It can be easy for life to get you down when obstacles constantly stand between you and your future. When you make mistakes as a child, it can hinder your ability to maintain stable housing, employment, and educational opportunities. It can be discouraging and difficult finding your voice when you’ve been told for so long that you don’t have one. 

Helping youth and young adults find their voice is one thing a group called REFORM Louisville aims to do for youth and young adults who have been involved in the juvenile justice system. 

About a year ago, the REFORM Louisville group formed, deciding to focus on ways to help youth see that they have a voice in their community, push for more positive opportunities and activities for youth, and seek ways to create a justice system that helps youth be ready to return to the community after incarceration. Since the formation of the group, REFORM members have used their voices to: inform legislators on issues that their happening in their community, discuss juvenile justice issues with city leadership, inform legislation that was drafted and written into law, and most recently, presented on a youth voice panel sharing their expertise and lived experiences with Kentucky’s court system.

Two members of the REFORM Louisville team – Kori Wheeler and Dequantay Smith – recently had the opportunity to share how court engagement can impact the mental health of youth. Hosted by the Kentucky Judicial Commission on Mental Health, the Mental Health Summit of 2023 aimed to provide an opportunity to discuss, develop, and implement a continuum of responses for Kentucky courts and their communities. 

Kori and Dequantay, alongside Voices Of the Commonwealth (VOC) member Helana Rodriguez, took the stage to discuss how being involved in the juvenile justice and foster care system can impact a youth’s mental health and provided some solutions on ways to improve these interactions.

“Entering the justice system is like getting punished forever, it is a revolving door,” Dequantay shared as he spoke about challenges that he still faces today as an adult who made a mistake and went through the justice system. The youth went on to describe that it was difficult to know what was going on [while in court settings] because hardly anything was explained to them, and interactions with the courts as a child were intimidating and scary. 

“No one ever stopped to ask me why I did what I did, or what was happening at home to make me act out, they just punished me for doing it,” said Kori.
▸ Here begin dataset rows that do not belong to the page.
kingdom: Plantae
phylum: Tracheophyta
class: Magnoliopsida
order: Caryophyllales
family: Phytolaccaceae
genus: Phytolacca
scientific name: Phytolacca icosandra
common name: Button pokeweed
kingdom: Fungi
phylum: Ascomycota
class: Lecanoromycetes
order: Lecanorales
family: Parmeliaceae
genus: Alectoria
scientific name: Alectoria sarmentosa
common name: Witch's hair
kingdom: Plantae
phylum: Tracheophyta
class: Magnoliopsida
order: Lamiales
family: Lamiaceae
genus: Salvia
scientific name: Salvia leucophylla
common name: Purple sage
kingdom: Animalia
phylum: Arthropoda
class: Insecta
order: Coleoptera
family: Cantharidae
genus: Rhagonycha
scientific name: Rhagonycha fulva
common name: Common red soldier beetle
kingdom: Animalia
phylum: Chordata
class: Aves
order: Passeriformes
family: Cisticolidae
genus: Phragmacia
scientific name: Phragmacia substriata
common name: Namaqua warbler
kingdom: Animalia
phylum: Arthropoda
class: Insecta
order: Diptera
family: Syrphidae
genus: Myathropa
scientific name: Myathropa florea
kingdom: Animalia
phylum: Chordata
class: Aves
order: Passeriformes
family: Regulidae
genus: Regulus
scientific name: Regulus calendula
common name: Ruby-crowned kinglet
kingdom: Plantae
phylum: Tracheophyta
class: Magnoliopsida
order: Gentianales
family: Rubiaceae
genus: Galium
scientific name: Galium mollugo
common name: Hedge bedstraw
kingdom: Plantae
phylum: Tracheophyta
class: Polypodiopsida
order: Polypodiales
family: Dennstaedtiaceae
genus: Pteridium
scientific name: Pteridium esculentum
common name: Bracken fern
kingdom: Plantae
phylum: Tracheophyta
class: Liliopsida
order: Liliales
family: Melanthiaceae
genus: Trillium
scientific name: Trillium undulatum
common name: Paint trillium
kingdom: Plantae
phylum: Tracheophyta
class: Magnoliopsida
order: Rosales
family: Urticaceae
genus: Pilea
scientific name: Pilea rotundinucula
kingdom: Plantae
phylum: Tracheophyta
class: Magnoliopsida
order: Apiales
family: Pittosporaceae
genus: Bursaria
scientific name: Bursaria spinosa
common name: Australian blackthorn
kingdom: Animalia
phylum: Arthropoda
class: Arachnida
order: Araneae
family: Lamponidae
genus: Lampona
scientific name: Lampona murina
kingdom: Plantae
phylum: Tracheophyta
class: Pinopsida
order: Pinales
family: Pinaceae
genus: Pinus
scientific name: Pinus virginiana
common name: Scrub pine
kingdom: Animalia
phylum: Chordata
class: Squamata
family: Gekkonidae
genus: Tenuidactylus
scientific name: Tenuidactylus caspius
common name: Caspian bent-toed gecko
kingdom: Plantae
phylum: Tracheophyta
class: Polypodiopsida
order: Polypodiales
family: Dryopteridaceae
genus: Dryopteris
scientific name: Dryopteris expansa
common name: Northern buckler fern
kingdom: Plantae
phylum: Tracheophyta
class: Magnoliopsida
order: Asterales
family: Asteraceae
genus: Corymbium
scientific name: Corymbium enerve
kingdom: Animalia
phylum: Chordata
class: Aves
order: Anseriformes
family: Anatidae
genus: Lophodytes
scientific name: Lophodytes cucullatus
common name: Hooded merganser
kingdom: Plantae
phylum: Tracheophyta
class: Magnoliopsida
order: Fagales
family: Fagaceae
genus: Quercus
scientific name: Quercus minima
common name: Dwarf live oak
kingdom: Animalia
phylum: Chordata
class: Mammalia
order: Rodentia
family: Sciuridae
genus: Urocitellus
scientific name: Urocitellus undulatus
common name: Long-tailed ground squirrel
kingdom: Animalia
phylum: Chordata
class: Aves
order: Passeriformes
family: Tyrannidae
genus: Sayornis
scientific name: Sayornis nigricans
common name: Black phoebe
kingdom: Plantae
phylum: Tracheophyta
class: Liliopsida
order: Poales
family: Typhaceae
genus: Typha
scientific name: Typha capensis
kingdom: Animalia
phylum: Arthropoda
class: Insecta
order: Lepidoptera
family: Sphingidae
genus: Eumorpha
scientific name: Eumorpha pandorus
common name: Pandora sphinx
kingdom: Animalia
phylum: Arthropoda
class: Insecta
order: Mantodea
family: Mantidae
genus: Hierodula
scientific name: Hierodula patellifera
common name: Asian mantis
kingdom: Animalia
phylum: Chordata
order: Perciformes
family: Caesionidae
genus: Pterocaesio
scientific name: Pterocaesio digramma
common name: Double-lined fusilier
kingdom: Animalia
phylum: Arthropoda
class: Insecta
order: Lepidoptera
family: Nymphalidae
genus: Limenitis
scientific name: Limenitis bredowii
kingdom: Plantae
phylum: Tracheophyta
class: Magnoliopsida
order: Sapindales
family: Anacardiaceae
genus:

All three young adults shared the same sentiments that they felt no one cared about them during their time with the child welfare and juvenile justice systems. 

To improve the systems and court interactions, some solutions were mentioned by the young adults to help children have positive interactions with the court including: 

  • getting to the root of the problem with the youth and truly understanding what made the child act out,
  • committing to utilizing trauma-informed care within the court system,
  • explaining and ensuring that children are aware of their options and where they are at in the process,
  • And lastly, remembering that this process is scary enough, treat children as the children they are.

To close out the panel, the young adults reminded the room to simply treat people with love: “You never know what someone’s going through, what they’ve seen or experienced so just love them, even if you don’t know them.” 

Reform LouisvilleBefore the end of the year, REFORM hopes to show youth in their community that healing and self-preservation are essential. The group is working to create a healing curriculum that the young adults will teach to youth and show them how to overcome obstacles that life throws your way, tools to practice self-preservation, and – most importantly — to show them that their voice matters!